_EXCERPT TO READ_
== Segment start ==

Without Jesus, apparently, we all “Suck”


But, on second thought, maybe I should not be too surprised:

In Kyle Idleman’s popular not a fan he states “that the reason that we were put on this planet is to answer this one question,” that being, “What if there really is a heaven and a hell, and where I spend eternity comes down to this one question?”  (p. 21, italics his).

For Kyle, Christianity is about reward and punishment.  Either we will accept Jesus and believe (and so receive the reward of heaven) or we reject Jesus and disbelieve (and so suffer the punishment of hell).  Further, throughout the book Kyle is at pains to emphasize how Christianity “costs” a great deal, such as how Christians should hate everyone else by comparison to how much they love God and how, as a Christian, I should “empty myself of me” to make space for the Holy Spirit. (pp 65 & 95).

== Segment end ==

(Rendered chart images)
== Segment start ==

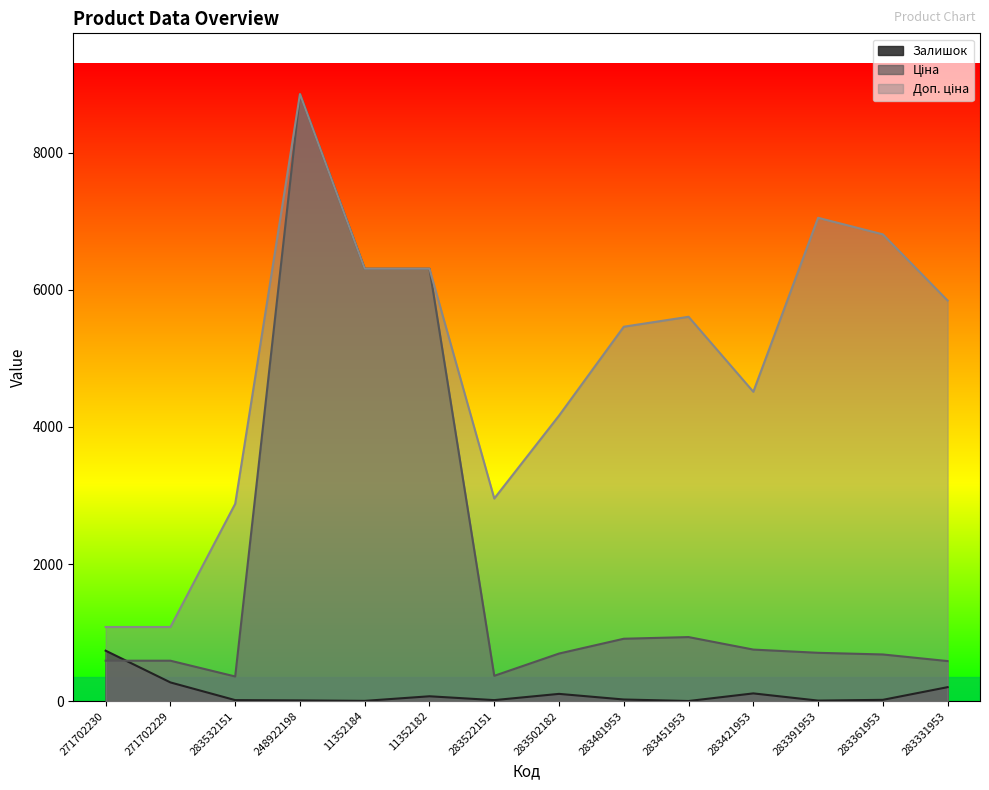

At which label does Доп. ціна reach its peak?

248922198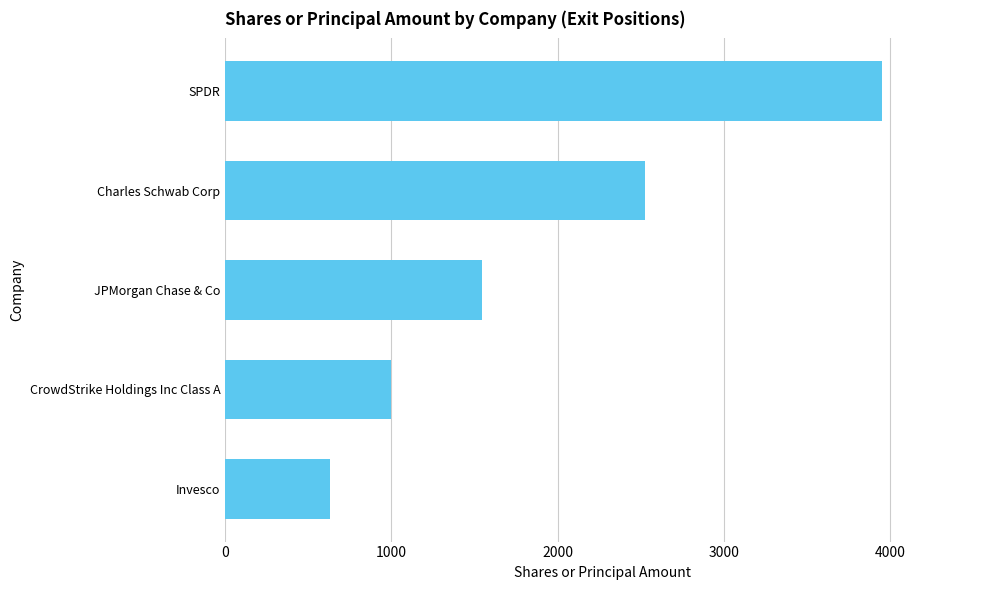

What is the maximum value shown in the chart?

3947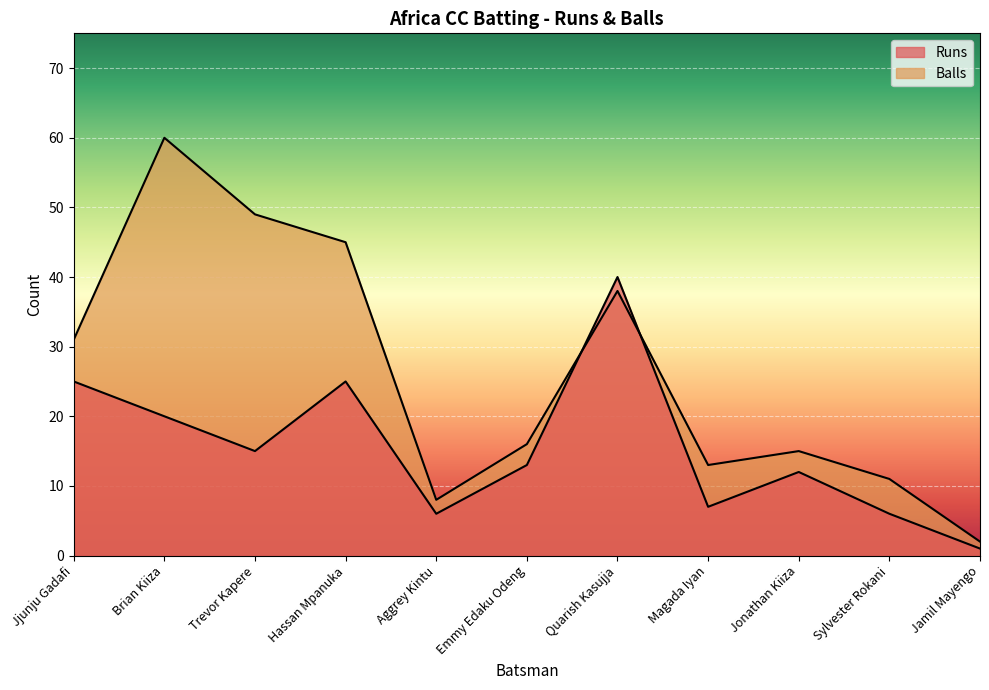

What is the difference between the maximum and minimum values in the Runs series?

39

== Segment end ==

_SET OF TASKS_
**a.** Translate this sentence from the post about Kyle Idleman's book into Spanish: "For Kyle, Christianity is about reward and punishment."
**b.** From the post about Kyle Idleman's book, transcribe the passage from "In Kyle Idleman’s" up to and including "21, italics his).".

_SOLUTION SET_
**a.** Para Kyle, el cristianismo se trata de recompensa y castigo.

**b.**
In Kyle Idleman’s popular not a fan he states “that the reason that we were put on this planet is to answer this one question,” that being, “What if there really is a heaven and a hell, and where I spend eternity comes down to this one question?”  (p. 21, italics his).